Uma das formas do poder tornar as pessoas mais manipuláveis é criar e/ou exagerar o terrorismo no meio em que elas vivem. O perigo está sempre por perto. Assassinos e ladrões nos mais diversos níveis de intensidade podem ser encontrados em qualquer esquina, mas quando o governo põe isto em evidência, a população fica apavorada. E se, logo depois de explicitar um problema, o mesmo governo se apresenta como a mais eficaz solução, é óbvio que ele será desejado. As pessoas passam a clamar pelo poder e por suas manifestações de autoridade sobre a sociedade. O governo norte-americano soube explorar isso muito bem.

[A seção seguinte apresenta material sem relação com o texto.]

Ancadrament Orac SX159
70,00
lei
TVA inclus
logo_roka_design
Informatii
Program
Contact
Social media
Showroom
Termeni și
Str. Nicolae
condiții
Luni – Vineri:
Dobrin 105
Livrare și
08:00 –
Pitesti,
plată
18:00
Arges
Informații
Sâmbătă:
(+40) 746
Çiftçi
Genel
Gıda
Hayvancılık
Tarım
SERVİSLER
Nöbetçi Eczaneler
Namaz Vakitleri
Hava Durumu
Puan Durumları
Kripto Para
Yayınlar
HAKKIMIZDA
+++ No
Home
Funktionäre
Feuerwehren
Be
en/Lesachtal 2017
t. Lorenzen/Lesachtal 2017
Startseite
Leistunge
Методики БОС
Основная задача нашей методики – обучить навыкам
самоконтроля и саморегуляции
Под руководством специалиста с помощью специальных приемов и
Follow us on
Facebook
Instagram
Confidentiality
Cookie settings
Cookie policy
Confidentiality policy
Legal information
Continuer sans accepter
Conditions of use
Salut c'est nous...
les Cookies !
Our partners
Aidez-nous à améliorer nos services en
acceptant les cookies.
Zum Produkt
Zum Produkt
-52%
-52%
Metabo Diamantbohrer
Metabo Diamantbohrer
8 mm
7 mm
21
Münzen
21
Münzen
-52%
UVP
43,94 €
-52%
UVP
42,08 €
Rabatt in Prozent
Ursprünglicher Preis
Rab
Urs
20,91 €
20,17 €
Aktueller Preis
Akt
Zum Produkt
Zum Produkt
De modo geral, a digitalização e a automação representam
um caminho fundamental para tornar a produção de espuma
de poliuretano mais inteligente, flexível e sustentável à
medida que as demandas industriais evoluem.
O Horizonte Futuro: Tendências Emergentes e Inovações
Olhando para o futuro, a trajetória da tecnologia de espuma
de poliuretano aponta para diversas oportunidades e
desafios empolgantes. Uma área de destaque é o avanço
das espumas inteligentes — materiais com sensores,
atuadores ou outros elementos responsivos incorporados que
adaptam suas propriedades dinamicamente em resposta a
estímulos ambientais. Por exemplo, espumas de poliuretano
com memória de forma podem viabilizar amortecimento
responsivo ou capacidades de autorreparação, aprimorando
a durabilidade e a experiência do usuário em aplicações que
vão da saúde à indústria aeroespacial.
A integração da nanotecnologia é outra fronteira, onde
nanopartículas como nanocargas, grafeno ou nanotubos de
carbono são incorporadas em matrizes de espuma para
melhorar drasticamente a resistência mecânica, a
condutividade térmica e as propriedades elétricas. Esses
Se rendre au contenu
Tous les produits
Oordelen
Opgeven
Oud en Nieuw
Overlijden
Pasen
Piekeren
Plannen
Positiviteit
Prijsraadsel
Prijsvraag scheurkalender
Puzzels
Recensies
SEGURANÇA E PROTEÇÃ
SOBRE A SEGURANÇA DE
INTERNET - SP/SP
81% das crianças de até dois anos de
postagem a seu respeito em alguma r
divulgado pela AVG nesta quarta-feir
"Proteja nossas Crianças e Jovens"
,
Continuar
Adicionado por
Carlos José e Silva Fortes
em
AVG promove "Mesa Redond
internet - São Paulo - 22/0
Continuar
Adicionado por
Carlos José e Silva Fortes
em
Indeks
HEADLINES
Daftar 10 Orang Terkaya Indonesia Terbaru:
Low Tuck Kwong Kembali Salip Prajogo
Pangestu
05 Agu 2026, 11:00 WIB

O primeiro mandato de George W. Bush era pouco memorável até que o ataque de 11 de setembro feriu o ego dos Estados Unidos. É reconhecível a gravidade da tragédia, mas o tratamento que o governo deu ao acontecimento foi intenso e inteligente. A repercussão do ataque ganhou proporções gigantescas. O mais terrível episódio dos últimos tempos, o mais cruel, covarde e sangrento. Junto veio a propaganda do horror terrorista, os impiedosos assassinos que colocam toda uma nação em estado permanente de alerta. E Bush sempre lá, defensor dos oprimidos, o justiceiro a punir os malditos ladrões de vida, a vingar cada pessoa que sofreu a perda de alguém querido, a evitar mais lágrima no futuro.

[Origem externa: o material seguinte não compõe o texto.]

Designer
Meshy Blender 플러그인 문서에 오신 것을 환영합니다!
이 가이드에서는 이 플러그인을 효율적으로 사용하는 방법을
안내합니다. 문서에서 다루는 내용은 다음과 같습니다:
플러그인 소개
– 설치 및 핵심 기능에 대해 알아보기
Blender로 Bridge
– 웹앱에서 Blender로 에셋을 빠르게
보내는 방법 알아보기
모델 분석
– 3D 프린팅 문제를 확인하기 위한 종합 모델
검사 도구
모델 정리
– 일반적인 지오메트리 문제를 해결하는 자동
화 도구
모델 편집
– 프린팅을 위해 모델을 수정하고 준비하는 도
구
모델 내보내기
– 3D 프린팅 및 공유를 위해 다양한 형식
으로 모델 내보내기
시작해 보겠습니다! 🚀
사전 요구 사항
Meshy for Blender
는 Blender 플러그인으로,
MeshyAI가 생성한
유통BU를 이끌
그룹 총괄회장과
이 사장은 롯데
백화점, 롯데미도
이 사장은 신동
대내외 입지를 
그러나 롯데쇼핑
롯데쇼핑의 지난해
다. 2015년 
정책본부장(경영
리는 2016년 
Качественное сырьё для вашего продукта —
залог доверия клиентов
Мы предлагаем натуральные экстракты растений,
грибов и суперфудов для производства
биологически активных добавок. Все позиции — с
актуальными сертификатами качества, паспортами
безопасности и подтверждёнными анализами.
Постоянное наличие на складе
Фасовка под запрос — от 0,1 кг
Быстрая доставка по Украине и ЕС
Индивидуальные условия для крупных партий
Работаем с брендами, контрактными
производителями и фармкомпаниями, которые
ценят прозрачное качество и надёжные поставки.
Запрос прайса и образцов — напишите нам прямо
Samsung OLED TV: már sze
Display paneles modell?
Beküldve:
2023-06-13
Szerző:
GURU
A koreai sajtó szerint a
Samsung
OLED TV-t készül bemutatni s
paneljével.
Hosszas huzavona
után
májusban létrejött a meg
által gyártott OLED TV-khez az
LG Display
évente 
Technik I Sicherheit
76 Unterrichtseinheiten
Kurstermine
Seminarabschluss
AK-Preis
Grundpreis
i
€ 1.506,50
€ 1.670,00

Foi assim que a popularidade do governo cresceu. Toda vez que a população esquecia um pouco do terror, o termômetro de perigo nos Estados Unidos passava para um nível mais crítico. Quanto mais eminente era um novo ato de violência, mais necessário Bush e seus colegas pareciam aos olhos do povo. E, na época das novas eleições presidenciais, quando a maioria dos norte-americanos já havia se libertado do trauma terrorista, e Bush tinha sua popularidade abalada, apareceu Bin Laden na televisão invadindo os lares dos cidadãos para dizer-lhes que suas vidas estavam em risco e que um novo ataque estava à espreita. Era o que faltava para garantir a reeleição de George e calar algumas vozes contra sua guerra milionária no Oriente Médio.

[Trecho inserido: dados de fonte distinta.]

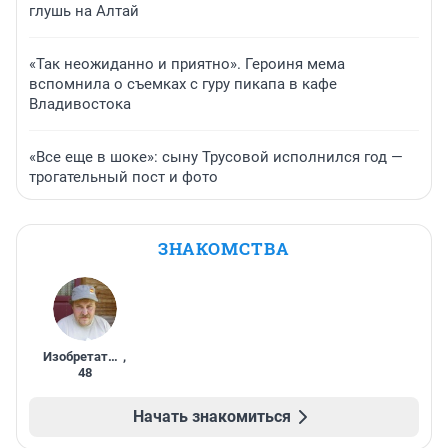
глушь на Алтай
«Так неожиданно и приятно». Героиня мема
вспомнила о съемках с гуру пикапа в кафе
Владивостока
«Все еще в шоке»: сыну Трусовой исполнился год —
трогательный пост и фото
ЗНАКОМСТВА
Изобретатель
,
48
Начать знакомиться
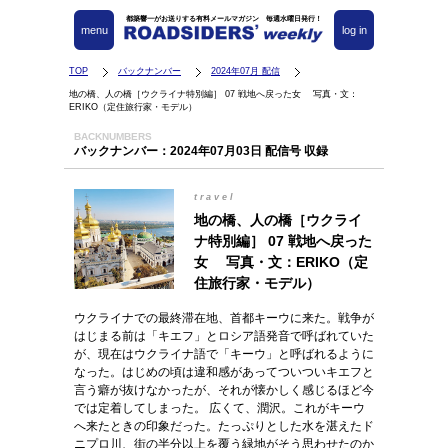
都築響一がお送りする有料メールマガジン 毎週水曜日発行！
menu
log in
TOP
バックナンバー
2024年07月 配信
地の橋、人の橋［ウクライナ特別編］ 07 戦地へ戻った女 写真・文：
ERIKO（定住旅行家・モデル）
BACKNUMBERS
バックナンバー：2024年07月03日 配信号 収録
travel
地の橋、人の橋［ウクライ
ナ特別編］ 07 戦地へ戻った
女 写真・文：ERIKO（定
住旅行家・モデル）
ウクライナでの最終滞在地、首都キーウに来た。戦争が
はじまる前は「キエフ」とロシア語発音で呼ばれていた
が、現在はウクライナ語で「キーウ」と呼ばれるように
なった。はじめの頃は違和感があってついついキエフと
言う癖が抜けなかったが、それが懐かしく感じるほど今
では定着してしまった。 広くて、潤沢。これがキーウ
へ来たときの印象だった。たっぷりとした水を湛えたド
ニプロ川、街の半分以上を覆う緑地がそう思わせたのか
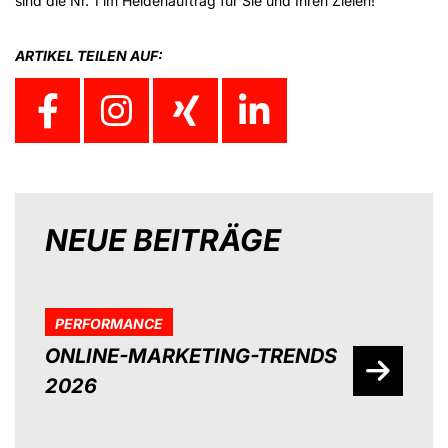
sind die Nr. 1 im Heldenauftrag für Sie und Ihren Zielen!
ARTIKEL TEILEN AUF:
NEUE BEITRÄGE
PERFORMANCE
ONLINE-MARKETING-TRENDS
2026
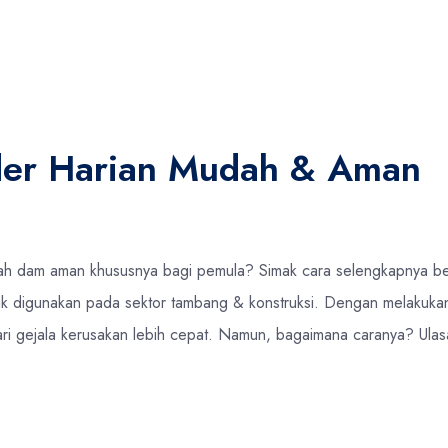
der Harian Mudah & Aman
 dam aman khususnya bagi pemula? Simak cara selengkapnya beri
yak digunakan pada sektor tambang & konstruksi. Dengan melakuka
dari gejala kerusakan lebih cepat. Namun, bagaimana caranya? Ula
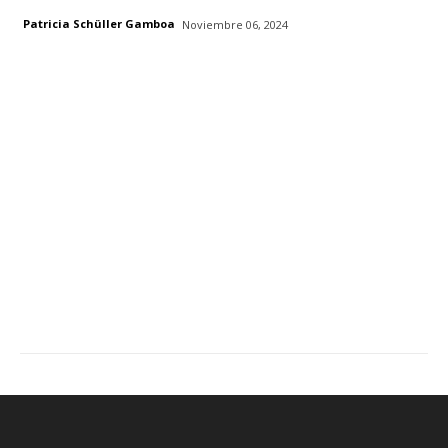
Patricia Schüller Gamboa
Noviembre 06, 2024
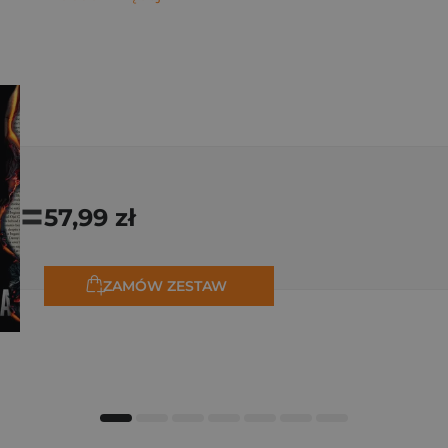
=
57,99 zł
ZAMÓW ZESTAW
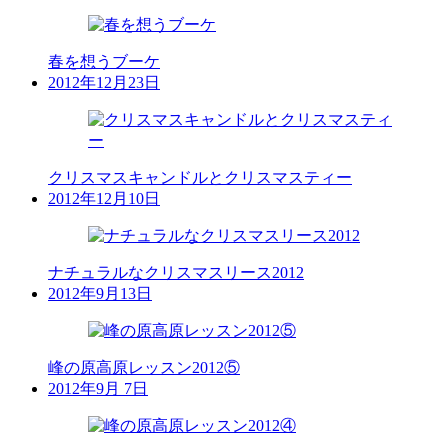
春を想うブーケ
2012年12月23日
クリスマスキャンドルとクリスマスティー
2012年12月10日
ナチュラルなクリスマスリース2012
2012年9月13日
峰の原高原レッスン2012⑤
2012年9月 7日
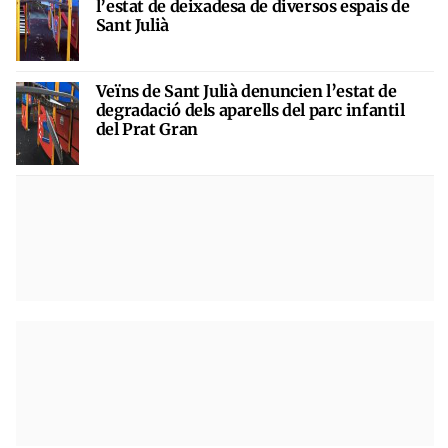
l’estat de deixadesa de diversos espais de
Sant Julià
Veïns de Sant Julià denuncien l’estat de
degradació dels aparells del parc infantil
del Prat Gran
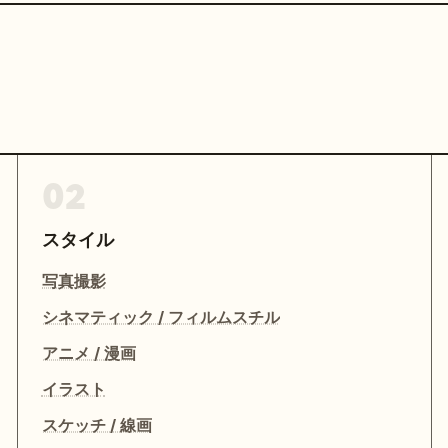
02
スタイル
写真撮影
シネマティック / フィルムスチル
アニメ / 漫画
イラスト
スケッチ / 線画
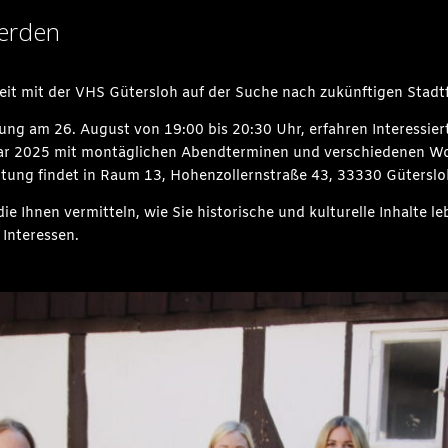
werden
it mit der VHS Gütersloh auf der Suche nach zukünftigen Stadt
ung am 26. August von 19:00 bis 20:30 Uhr, erfahren Interessier
ar 2025 mit montäglichen Abendterminen und verschiedenen 
altung findet in Raum 13, Hohenzollernstraße 43, 33330 Gütersloh
e Ihnen vermitteln, wie Sie historische und kulturelle Inhalte 
 Interessen.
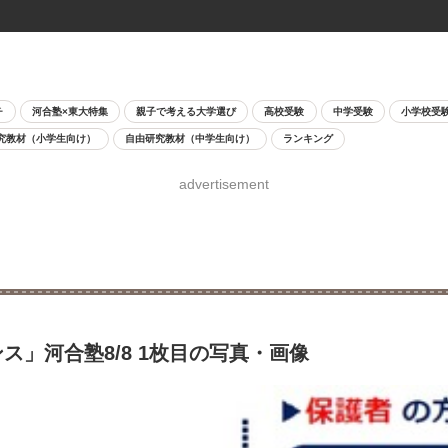
チ
河合塾×東大特集
親子で考える大学選び
高校受験
中学受験
小学校受
究教材（小学生向け）
自由研究教材（中学生向け）
ランキング
advertisement
」河合塾8/8 1枚目の写真・画像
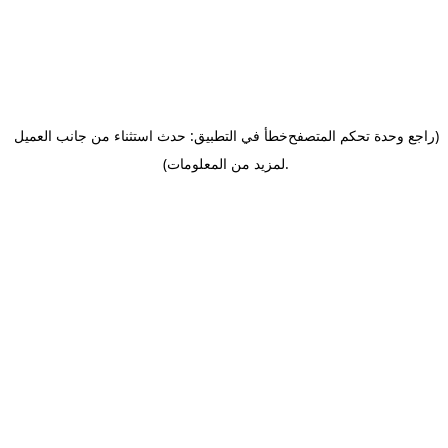
(راجع وحدة تحكم المتصفح
خطأ في التطبيق: حدث استثناء من جانب العميل
.
لمزيد من المعلومات)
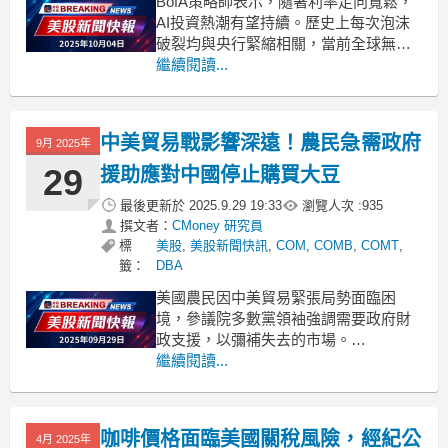
BofA策略師表示，隨著利率走向寬鬆，
AI投資熱潮有望持續。歷史上每次泡沫
破裂均與央行緊縮相關，當前全球無央
行加息。 .badgeprice-container {
繼續閱讀...
display: flex !important;
gap: 1rem !important;
中美貿易戰影響深遠！農民急需政府
9月 2025年
29
援助應對中國停止購買大豆
最後更新於
2025.9.29 19:33
瀏覽人次 :
935
撰文者：
CMoney 研究員
標
美股
,
美股新聞快訊
,
COM
,
COMB
,
COMT
,
籤：
DBA
美國農民因中美貿易緊張局勢面臨困
境，參議院多數黨領袖強調需要政府財
政支援，以彌補失去的市場。
.badgeprice-container {
繼續閱讀...
display: flex !important;
gap: 1rem !important;
flex
咖啡價格面臨美國關稅風險，經紀公
4月 2025年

Quanto mais o poder investe no terrorismo, mais as manifestações do terrorismo ganham destaque na mídia, mais a população fica em pânico, maior o desespero por segurança e mais influenciáveis as pessoas se tornam diante das declarações do governo. Não importa se o perigo é real ou virtual, o poder que se põe como salvador de um povo - que foi condicionado pelo próprio poder a estar constantemente apreensivo - ilude muita gente, fazendo parecer justificável qualquer atitude que visa à segurança da vida.